Taste training has permanent effects on our brains; BCBL has the answer
A new study by the Basque research centre has analysed the cognitive response of professional sommeliers and inexperienced consumers to a blind tasting.
The participants tasted the wines, which differed in their complexity of aromas and flavours, during an MRI scan.
The results show significant brain differences in the processing of taste information between the two groups and shed light on the impact of one of the least studied senses.
A very complex wine can be the result of combining different types of grapes. It can be purple in colour with blue highlights. Concentrated and intoxicating aroma, covered with tobacco and ripe cherries. Moderate acidity and abundant earthy red fruits. Flavours of coffee, liquorice and spices. Long on the palate with a peachy finish. All harmonised by subtle, well-balanced tannins.
This precise and exhaustive description of a red wine is not within the reach of every person… or every brain! The explanation has been elaborated by one of the professional sommeliers who have participated in a new study led by the Basque research centre Basque Center on Cognition, Brain and Language (BCBL).
The aim of the project, in which the Basque Culinary Center (BCC) has also participated, has been to find out whether the experience and years of training the palate and taste buds in the tasting of this popular alcoholic beverage may involve differential effects at a cerebral and neuronal level related not only to the areas associated with taste or smell, but also with those linked to language and memory.
To this end, during the research, a blind tasting was carried out with two groups: one made up of sommeliers selected by the BCC and the other with inexperienced wine consumers. Both tasted four types of wine, two whites and two reds, while the activity and changes in the participants’ brain structure were recorded by MRI.
‘Participants lay in the scanner and, through a system of pumps and tubes, a drop of each wine was delivered to their mouths. We then collated the cognitive and brain data at the level of structure, connectivity and activation to visualise and analyse how they perceived each of the wines,’ explains Manuel Carreiras, scientific director of BCBL and one of the authors of the study.
Different ‘complexity
Compared to previous studies, which analysed for example the response to wine according to its price, i.e. how expensive or cheap it was on the market, the participants in the new BCBL study tasted four wines that differed in their ‘complexity’.
‘Sommeliers understand that a wine is ‘complex’ when it has a wide variety of aromas and flavours that they are able to identify more accurately thanks to their keen senses of perception. In this study we wanted to see if, as complexity increased, changes also occurred at the brain level,’ Carreiras adds.
Moreover, as wine evaluation can also be strongly influenced by expectations, the tasting task was done blindly both in the scanner and in the subsequent behavioural test in which they tasted the same wines randomly to assess which was more complex.
The results of the analyses, carried out using advanced statistical methods and computer programmes, showed significant differences between the two study groups in the way they dealt with the sensory information represented by tasting the wine.
‘We observed that at a structural level, sommeliers had unique permanent features in the white matter of the brain, as well as greater brain activation and connectivity in regions linked to language and memory as well as taste and smell as the wine was more complex. Moreover, these differences intensified with increasing years of experience,’ says the BCBL expert.
These findings suggest that training and specialisation in a subject as closely related to the sense of taste as wine tasting produces differential and distinctive effects on the neural networks that underlie the processing of gustatory stimuli, as well as the circuits involved in memory and language.

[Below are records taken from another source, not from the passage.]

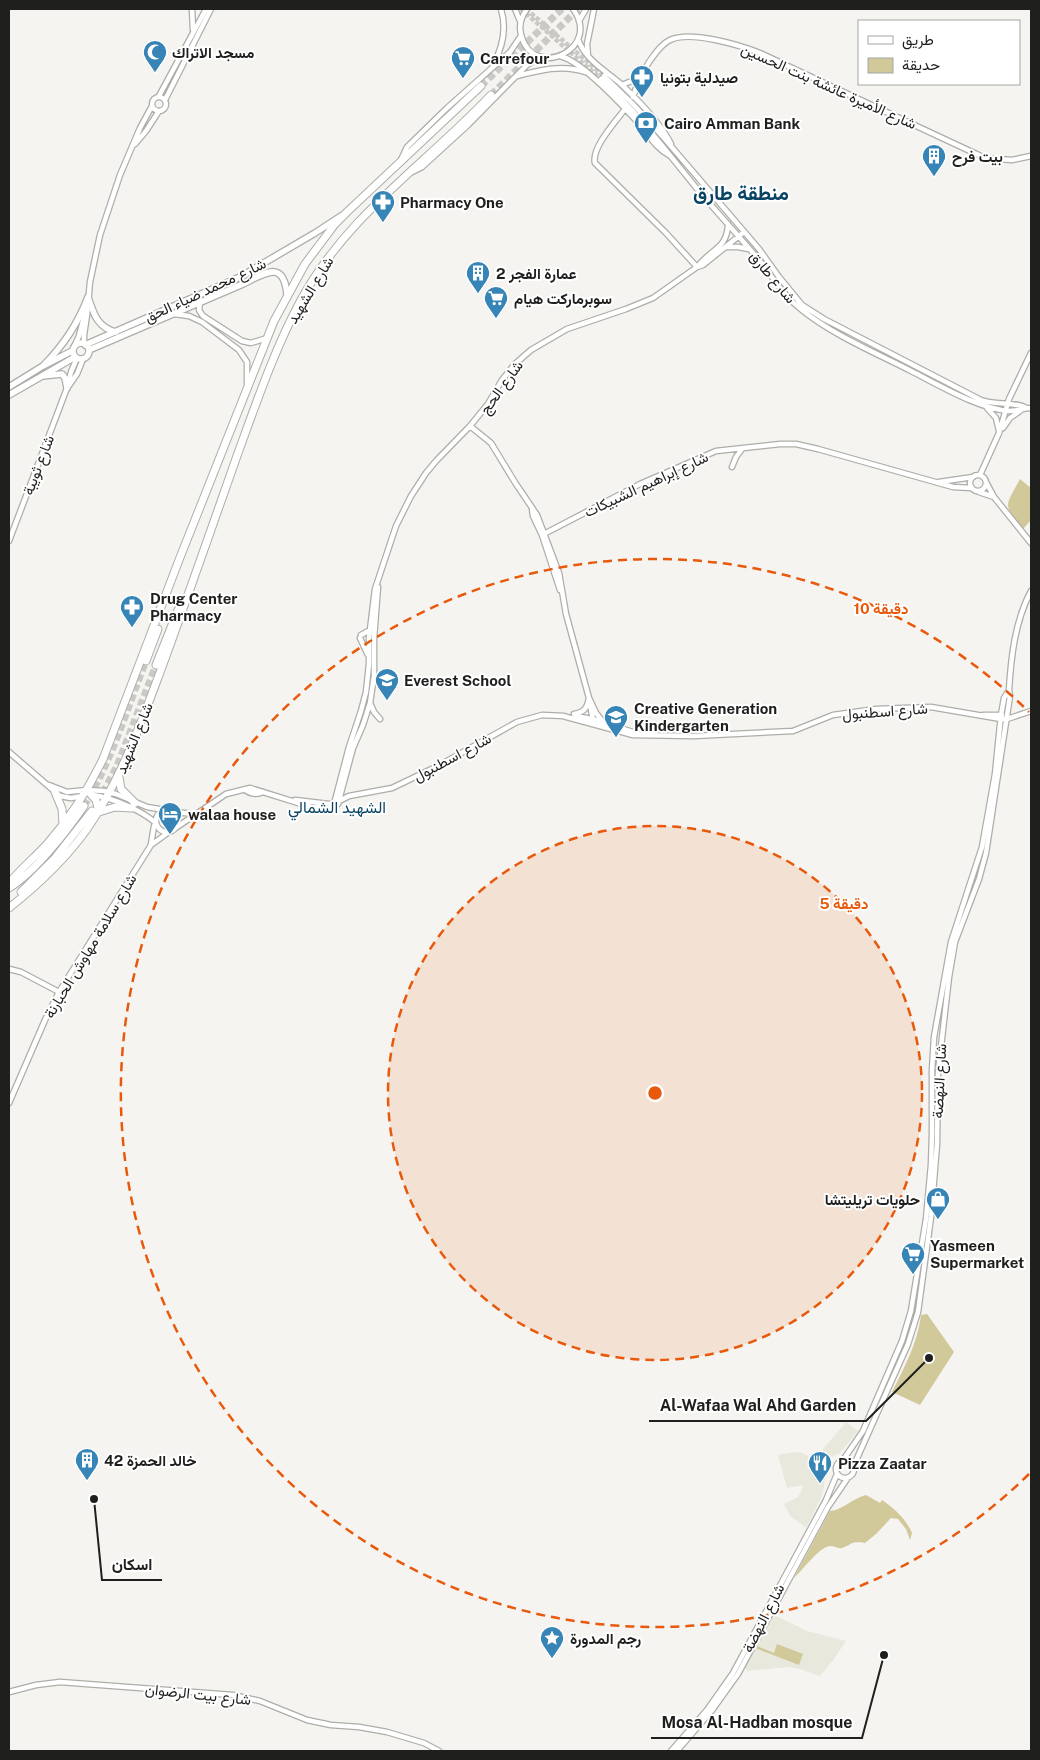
<svg xmlns="http://www.w3.org/2000/svg" width="1040" height="1760" viewBox="0 0 1040 1760" font-family="'Public Sans',Vazirmatn,sans-serif">
  <style>
    .built { fill: #e9e8dc }
    .green { fill: #d1c99a }
    .lines { fill: none; stroke-linecap: round; stroke-linejoin: round }
    .minor-tunnel { stroke: #cac9c6; stroke-width: 4.5; stroke-dasharray: 4.5 2; stroke-linecap: butt }
    .highway-tunnel { stroke: #cac9c6; stroke-width: 7; stroke-dasharray: 7 3.5; stroke-linecap: butt }
    .minor-casing { stroke: #adada9; stroke-width: 7 }
    .major-casing { stroke: #adada9; stroke-width: 8 }
    .highway-casing { stroke: #adada9; stroke-width: 9 }
    .minor { stroke: #fff; stroke-width: 4.5 }
    .major { stroke: #fff; stroke-width: 5.5 }
    .highway { stroke: #fff; stroke-width: 7 }
    .ring { fill: none; stroke: #e8590c; stroke-width: 2.5; stroke-dasharray: 9 6 }
    .labels { text-anchor: middle; dominant-baseline: central; stroke-width: 4; stroke-linejoin: round; paint-order: stroke }
    .poi-label { font-size: 15px; font-weight: bold; fill: #1f1f1e; stroke: #fff; text-anchor: start }
    .street-label { font-size: 15px; fill: #1f1f1e; stroke: #fff }
    .neighbourhood-label { font-size: 16px; fill: #0a4465; stroke: #fff }
    .district-label { font-size: 20px; font-weight: bold; fill: #0a4465; stroke: #fff }
    .centre { fill: #e8590c; stroke: #fff; stroke-width: 2.5 }
    .ring-label { font-size: 15px; text-anchor: middle; font-weight: bold; fill: #e8590c; stroke: #fff; stroke-width: 4; stroke-linejoin: round; paint-order: stroke }
    .leader { fill: none; stroke: #1f1f1e; stroke-width: 2 }
    .callout-dot { fill: #1f1f1e; stroke: #fff; stroke-width: 2 }
    .callout-label { font-size: 16px; text-anchor: middle; font-weight: bold; fill: #1f1f1e; stroke: #fff; stroke-width: 4; stroke-linejoin: round; paint-order: stroke }
  </style>
  <rect width="100%" height="100%" fill="#f5f4f0"/>
  <path class="built" d="M 846,1422 L 858,1431 L 840,1453 L 832,1457 L 822,1454 L 823,1449 Z
    M 795,1452 L 802,1453 L 811,1458 L 822,1467 L 825,1476 L 824,1487 L 821,1498 L 806,1528 L 790,1516 L 784,1504 L 798,1497 L 804,1485 L 787,1488 L 778,1455 Z
    M 772,1614 L 807,1631 L 846,1641 L 834,1659 L 820,1676 L 800,1669 L 788,1667 L 747,1671 L 744,1665 Z"/>
  <path class="green" d="M 1020,479 L 1031,488 L 1031,520 L 1023,529 C 1003,503 1004,509 1020,479 Z
    M 927,1314 L 954,1352 L 920,1405 L 892,1392 C 904,1368 918,1342 921,1315 Z
    M 866,1495 L 880,1503 L 882,1500 C 895,1509 906,1519 912,1533 L 910,1540 L 906,1529 L 898,1519 L 891,1518 L 876,1534 L 865,1543 C 849,1541 854,1544 842,1548 C 838,1549 834,1546 830,1546 C 819,1547 803,1570 794,1578 L 830,1511 C 843,1510 853,1498 866,1495 Z
    M 777,1644 L 803,1654 L 799,1665 L 755,1648 L 757,1646 L 774,1653 Z"/>
  <g class="lines">
    <path class="minor-tunnel" d="M 521,9 L 601,79
      M 526,9 L 604,76"/>
    <path class="highway-tunnel" d="M 481,86 L 562,9
      M 491,95 L 578,9
      M 98,802 L 117,766 L 156,665
      M 84,806 C 111,763 127,709 146,661"/>
    <g class="minor-casing">
      <path id="minor" d="M 192,9 L 193,30
        M 515,9 L 520,21
        M 527,9 C 521,17 518,27 522,38 C 536,80 602,48 573,9
        M 579,21 L 586,9
        M 578,39 C 585,60 605,70 621,84 C 639,101 660,122 671,144
        M 560,56 C 582,61 626,109 642,127 C 650,137 657,149 669,155
        M 588,56 L 587,44 L 594,9
        M 493,65 C 503,47 507,29 501,9
        M 517,76 C 540,70 563,64 585,72
        M 604,76 L 632,103 L 664,138 L 759,249 L 779,277 L 802,305 L 824,319 L 981,400 C 994,405 1018,402 1026,408
        M 601,79 C 638,113 667,152 698,190 C 716,211 735,232 753,253 C 770,272 782,295 802,310 C 833,335 876,353 911,371 C 939,385 979,409 1009,411 C 1017,411 1024,408 1031,408
        M 622,85 L 639,78
        M 159,96 L 206,9
        M152 104a7 7 0 1 1 14 0a7 7 0 1 1-14 0Z
        M 633,97 C 637,83 642,74 649,62 C 655,54 661,44 670,40 C 690,30 739,45 760,53 L 985,158 L 1012,160 L 1031,156
        M 165,100 L 211,9
        M 625,109 C 616,121 591,148 595,163 L 666,233 L 697,267
        M 135,144 L 146,131 L 159,111
        M 400,162 L 407,147 L 447,108 L 510,52 L 521,36
        M 412,172 L 422,167 L 468,125 L 527,65 L 541,57
        M 727,247 L 738,247 L 749,249
        M 698,266 C 712,248 727,249 728,224
        M 200,303 L 199,310 L 203,316 L 242,341 L 251,343 L 267,338
        M 174,314 L 189,316 L 202,322 L 239,350 L 247,362 L 247,383
        M 84,344 L 84,335 L 87,315 L 90,282 L 100,235 L 120,175 L 140,128 L 152,106
        M 74,347 L 79,336 L 86,309
        M 68,387 L 77,374 L 83,359
        M 987,408 L 996,418 L 999,431
        M 470,426 L 491,443 L 516,484 L 537,515 L 559,573 L 566,614 L 589,698 L 596,713 L 603,722
        M 1003,428 L 1010,418 L 1020,411
        M 732,467 L 736,457 L 742,449
        M 980,475 L 999,433 L 1009,399 L 1031,353
        M970 483a8 8 0 1 1 16 0a8 8 0 1 1-16 0Z
        M 939,482 L 973,477
        M 986,482 L 994,497 L 1031,543
        M 979,492 L 994,497
        M 532,509 L 533,516 L 542,535 L 560,590
        M 542,535 L 640,484 L 716,451 L 780,444 L 796,444 L 818,449 L 953,487 L 972,488
        M 9,541 L 67,388 L 71,372 L 77,358
        M 361,635 L 370,630
        M 360,638 L 368,655
        M 370,703 L 374,712 L 380,719
        M 590,704 L 593,720
        M 574,714 C 585,712 587,708 589,698
        M 983,715 L 1002,715
        M 563,716 L 633,735 L 694,736 L 793,731 L 833,715 L 876,709 L 931,707 L 1001,719 L 1007,719 L 1031,711
        M 575,716 L 592,719 L 639,734
        M 9,752 L 60,796 L 71,798 L 83,796
        M 49,785 L 67,792 L 87,790 L 104,791 L 116,794 L 147,807 L 165,810
        M 245,790 C 251,794 257,795 263,792
        M 93,795 C 115,799 139,809 156,823
        M 295,800 L 329,804 L 335,803 L 349,796 L 392,788 L 438,766 L 517,722 L 542,715 L 564,716
        M 333,808 L 349,747 L 361,711 L 366,692 L 369,664 L 369,638 L 375,589 L 396,526 L 411,496 L 426,473 L 436,461 L 470,426 L 488,404 L 502,380 L 515,364 L 531,350 L 567,329 L 626,309 L 653,298 L 697,267 L 703,265 L 744,232
        M156 821a11 11 0 1 1 22 0a11 11 0 1 1-22 0Z
        M 175,812 L 195,814
        M 174,829 L 226,794 L 250,788 L 311,807 L 330,808 L 333,808 L 338,804 L 353,748 L 363,725 L 370,703 L 374,676 L 374,638 L 378,587
        M 151,844 L 154,826 L 156,823
        M 9,969 L 21,972 L 59,992
        M 9,1103 L 45,1020 L 59,992 L 151,845 L 169,832
        M836 1469a9 9 0 1 1 18 0a9 9 0 1 1-18 0Z
        M 843,1460 L 863,1431 L 902,1341 L 911,1311 L 926,1219 L 931,1165 L 932,1134 L 932,1070 L 934,1037 L 951,942 L 982,847 L 995,774 L 1001,715 L 1004,698 L 1009,690
        M 854,1465 L 908,1344 L 918,1312 L 931,1217 L 937,1144 L 938,1073 L 949,977 L 955,942 L 979,879 L 986,853 L 1010,696 L 1009,690 C 1011,657 1015,621 1031,591
        M 9,1692 L 36,1685 L 60,1682 L 233,1695 L 260,1701 L 307,1720 L 331,1725 L 359,1727 L 387,1732 L 424,1743 L 439,1751
        M 671,1751 L 707,1710 L 733,1673 L 826,1500 L 837,1474
        M 677,1751 L 713,1709 L 738,1674 L 828,1507 L 847,1479"/>
    </g>
    <g class="major-casing">
      <path id="major" d="M 88,297 C 93,312 97,328 116,332
        M73 351a8 8 0 1 1 16 0a8 8 0 1 1-16 0Z
        M 85,345 L 240,277 L 315,233 L 341,216
        M 89,350 L 243,284 C 265,273 284,259 287,295
        M 43,366 C 63,346 78,324 88,297
        M 42,376 L 62,374 L 65,378 L 67,388
        M 9,387 L 43,366 L 72,351
        M 9,395 L 75,357"/>
    </g>
    <g class="highway-casing">
      <path id="highway" d="M 146,661 L 158,629
        M 156,665 L 178,610
        M 119,777 L 121,789 L 135,803
        M 87,790 L 96,800 L 99,812
        M 55,792 L 62,809 L 63,824
        M 99,812 L 115,807 L 132,808
        M 9,883 C 21,869 35,857 47,844 C 70,818 88,790 103,759 L 179,560 L 274,321 L 305,264 L 335,224 L 347,212 L 481,86
        M 9,888 C 35,872 66,832 84,806
        M 21,892 L 55,858 L 92,811
        M 9,908 C 38,885 65,860 87,829 C 121,780 141,723 162,667 C 188,596 213,524 238,453 C 257,401 275,348 301,300 C 347,215 426,164 491,95"/>
    </g>
    <use href="#minor" class="minor"/>
    <use href="#major" class="major"/>
    <use href="#highway" class="highway"/>
  </g>
  <circle cx="655" cy="1093" r="267" fill="#e8590c" fill-opacity=".12"/>
  <g class="ring">
    <circle cx="655" cy="1093" r="267"/>
    <path d="M1029 1474A534 534 0 1 1 1029 712"/>
  </g>
  <defs>
    <g id="mosque-pin" transform="scale(1.25)"><path d="M0 17L-7.5 6A9.5 9.5 0 1 1 7.5 6Z" fill="#3784b6" stroke="#fff"/><path d="M3.5-4.9A6 6 0 1 0 3.5 4.9A5 5 0 1 1 3.5-4.9Z" fill="#fff"/></g>
    <g id="supermarket-pin" transform="scale(1.25)"><path d="M0 17L-7.5 6A9.5 9.5 0 1 1 7.5 6Z" fill="#3784b6" stroke="#fff"/><path d="M-6-5.5h2.5l.6 2H6L4.5 2H-2.5L-4.4-4H-6ZM-1.5 3.2a1.3 1.3 0 1 0 .1 0ZM3 3.2a1.3 1.3 0 1 0 .1 0Z" fill="#fff"/></g>
    <g id="pharmacy-pin" transform="scale(1.25)"><path d="M0 17L-7.5 6A9.5 9.5 0 1 1 7.5 6Z" fill="#3784b6" stroke="#fff"/><path d="M-2-6h4v4h4v4h-4v4h-4v-4h-4v-4h4Z" fill="#fff"/></g>
    <g id="bank-pin" transform="scale(1.25)"><path d="M0 17L-7.5 6A9.5 9.5 0 1 1 7.5 6Z" fill="#3784b6" stroke="#fff"/><path d="M-6-4H6V4H-6ZM0-2.3a2.3 2.3 0 1 0 0 4.6a2.3 2.3 0 1 0 0-4.6Z" fill="#fff"/></g>
    <g id="building-pin" transform="scale(1.25)"><path d="M0 17L-7.5 6A9.5 9.5 0 1 1 7.5 6Z" fill="#3784b6" stroke="#fff"/><path d="M-4-6H4V6H1V3H-1V6H-4ZM-2.5-4.3h1.7v1.8h-1.7ZM.8-4.3h1.7v1.8H.8ZM-2.5-1h1.7V.8h-1.7ZM.8-1h1.7V.8H.8Z" fill="#fff"/></g>
    <g id="school-pin" transform="scale(1.25)"><path d="M0 17L-7.5 6A9.5 9.5 0 1 1 7.5 6Z" fill="#3784b6" stroke="#fff"/><path d="M0-5L7-2L0 1L-7-2ZM-4 1L0 2.5L4 1V4Q0 6-4 4Z" fill="#fff"/></g>
    <g id="hotel-pin" transform="scale(1.25)"><path d="M0 17L-7.5 6A9.5 9.5 0 1 1 7.5 6Z" fill="#3784b6" stroke="#fff"/><path d="M-6-4.5h1.5V1H6V5H4.5V3h-9V5H-6ZM-4 0a1.8 1.8 0 1 1 3.6 0ZM.5 0V-2.5h3Q6-2.5 6 0Z" fill="#fff"/></g>
    <g id="shop-pin" transform="scale(1.25)"><path d="M0 17L-7.5 6A9.5 9.5 0 1 1 7.5 6Z" fill="#3784b6" stroke="#fff"/><path d="M-5-2.5h2.3a2.7 3.5 0 0 1 5.4 0H5L5.5 6h-11ZM-1.5-2.5h3a1.5 2.3 0 0 0-3 0Z" fill="#fff"/></g>
    <g id="restaurant-pin" transform="scale(1.25)"><path d="M0 17L-7.5 6A9.5 9.5 0 1 1 7.5 6Z" fill="#3784b6" stroke="#fff"/><path d="M-5-6h1v4h1v-4h1v4h1v-4h1v5L-1.5 .5V6h-2V.5L-5-1ZM5-6V6H3V1.5H1.5Q1.5-4 5-6Z" fill="#fff"/></g>
    <g id="sight-pin" transform="scale(1.25)"><path d="M0 17L-7.5 6A9.5 9.5 0 1 1 7.5 6Z" fill="#3784b6" stroke="#fff"/><path d="M0-6L1.8-2.2L6-1.7L2.9 1.2L3.7 5.4L0 3.3L-3.7 5.4L-2.9 1.2L-6-1.7L-1.8-2.2Z" fill="#fff"/></g>
  </defs>
  <g fill-rule="evenodd">
    <use href="#mosque-pin" x="155" y="52"/>
    <use href="#supermarket-pin" x="463" y="58"/>
    <use href="#pharmacy-pin" x="642" y="77"/>
    <use href="#bank-pin" x="646" y="123"/>
    <use href="#building-pin" x="934" y="156"/>
    <use href="#pharmacy-pin" x="383" y="202"/>
    <use href="#building-pin" x="478" y="273"/>
    <use href="#supermarket-pin" x="496" y="298"/>
    <use href="#pharmacy-pin" x="132" y="607"/>
    <use href="#school-pin" x="387" y="680"/>
    <use href="#school-pin" x="616" y="717"/>
    <use href="#hotel-pin" x="170" y="814"/>
    <use href="#shop-pin" x="938" y="1199"/>
    <use href="#supermarket-pin" x="913" y="1254"/>
    <use href="#building-pin" x="87" y="1460"/>
    <use href="#restaurant-pin" x="820" y="1463"/>
    <use href="#sight-pin" x="552" y="1638"/>
  </g>
  <g class="labels">
    <g class="poi-label">
      <text x="172" y="52">مسجد الاتراك</text>
      <text x="480" y="58">Carrefour</text>
      <text x="660" y="77">صيدلية بتونيا</text>
      <text x="664" y="123">Cairo Amman Bank</text>
      <text x="952" y="156">بيت فرح</text>
      <text x="400" y="202">Pharmacy One</text>
      <text x="496" y="273">عمارة الفجر 2</text>
      <text x="514" y="298">سوبرماركت هيام</text>
      <text x="150" y="598">Drug Center<tspan x="150" dy="17">Pharmacy</tspan></text>
      <text x="404" y="680">Everest School</text>
      <text x="634" y="708">Creative Generation<tspan x="634" dy="17">Kindergarten</tspan></text>
      <text x="188" y="814">walaa house</text>
      <text x="920" y="1199" text-anchor="end">حلويات تريليتشا</text>
      <text x="930" y="1245">Yasmeen<tspan x="930" dy="17">Supermarket</tspan></text>
      <text x="104" y="1460">خالد الحمزة 42</text>
      <text x="838" y="1463">Pizza Zaatar</text>
      <text x="570" y="1638">رجم المدورة</text>
    </g>
    <g class="street-label">
      <text transform="translate(829 86) rotate(24)">شارع الأميرة عائشة بنت الحسين</text>
      <text transform="translate(773 277) rotate(50)">شارع طارق</text>
      <text transform="translate(205 290) rotate(-25)">شارع محمد ضياء الحق</text>
      <text transform="translate(310 290) rotate(-59)">شارع الشهيد</text>
      <text transform="translate(501 387) rotate(-54)">شارع الحج</text>
      <text transform="translate(38 465) rotate(-69)">شارع ثويبة</text>
      <text transform="translate(646 484) rotate(-25)">شارع إبراهيم الشبيكات</text>
      <text transform="translate(885 711) rotate(-4)">شارع اسطنبول</text>
      <text transform="translate(134 738) rotate(-68)">شارع الشهيد</text>
      <text transform="translate(452 757) rotate(-28)">شارع اسطنبول</text>
      <text transform="translate(90 946) rotate(-59)">شارع سلامة مهاوش الحبارنة</text>
      <text transform="translate(939 1081) rotate(-87)">شارع النهضة</text>
      <text transform="translate(763 1618) rotate(-63)">شارع النهضة</text>
      <text transform="translate(198 1694) rotate(6)">شارع بيت الرضوان</text>
    </g>
    <g class="neighbourhood-label">
      <text x="337" y="807">الشهيد الشمالي</text>
    </g>
    <g class="district-label">
      <text x="741" y="193">منطقة طارق</text>
    </g>
  </g>
  <circle cx="655" cy="1093" r="8" class="centre"/>
  <g class="ring-label">
    <text x="881" y="614">10 دقيقة</text>
    <text x="844" y="909">5 دقيقة</text>
  </g>
  <path class="leader" d="M929 1358L866 1421H649M94 1499L102 1580H162M884 1655L862 1738H651"/>
  <g class="callout-dot">
    <circle cx="929" cy="1358" r="5"/>
    <circle cx="94" cy="1499" r="5"/>
    <circle cx="884" cy="1655" r="5"/>
  </g>
  <g class="callout-label">
    <text x="758" y="1411">Al-Wafaa Wal Ahd Garden</text>
    <text x="132" y="1570">اسكان</text>
    <text x="757" y="1728">Mosa Al-Hadban mosque</text>
  </g>
  <rect width="1040" height="1760" fill="none" stroke="#1f1f1e" stroke-width="20"/>
  <rect x="858" y="20" width="162" height="65" fill="#ffffff" stroke="#a5a5a5"/>
  <rect x="868" y="36" width="25" height="8" fill="#ffffff" stroke="#a5a5a5"/>
  <text x="902" y="45" font-size="15" fill="#1f1f1e">طريق</text>
  <rect x="868" y="58" width="25" height="15" fill="#d1c99a" stroke="#a5a5a5"/>
  <text x="902" y="70" font-size="15" fill="#1f1f1e">حديقة</text>
</svg>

‘Vision and hearing are the senses that have been most studied in cognitive neuroscience, but our research sheds light on the least analysed sense, taste, and opens up new avenues for further research into how the brain behaves when faced with this type of stimuli’, says Manuel Carreiras.
Wine neuromarketing
According to Manuel Carreiras himself, one of the possible future avenues for research and application of the data obtained could be linked to neuromarketing in the wine sector.
‘The tools used could help, through tests with non-expert consumers, to observe the brain’s response to new recipes and facilitate the identification of the best formula for developing a perfect wine,’ Carreiras says.
Funded by the Basque Government and the Spanish Research Agency (AEI) of the Spanish Government, the study, whose results have been published in the scientific journal Human Brain Mapping, has involved a group of researchers from the BCBL, BCC and the Yale University School of Medicine (USA).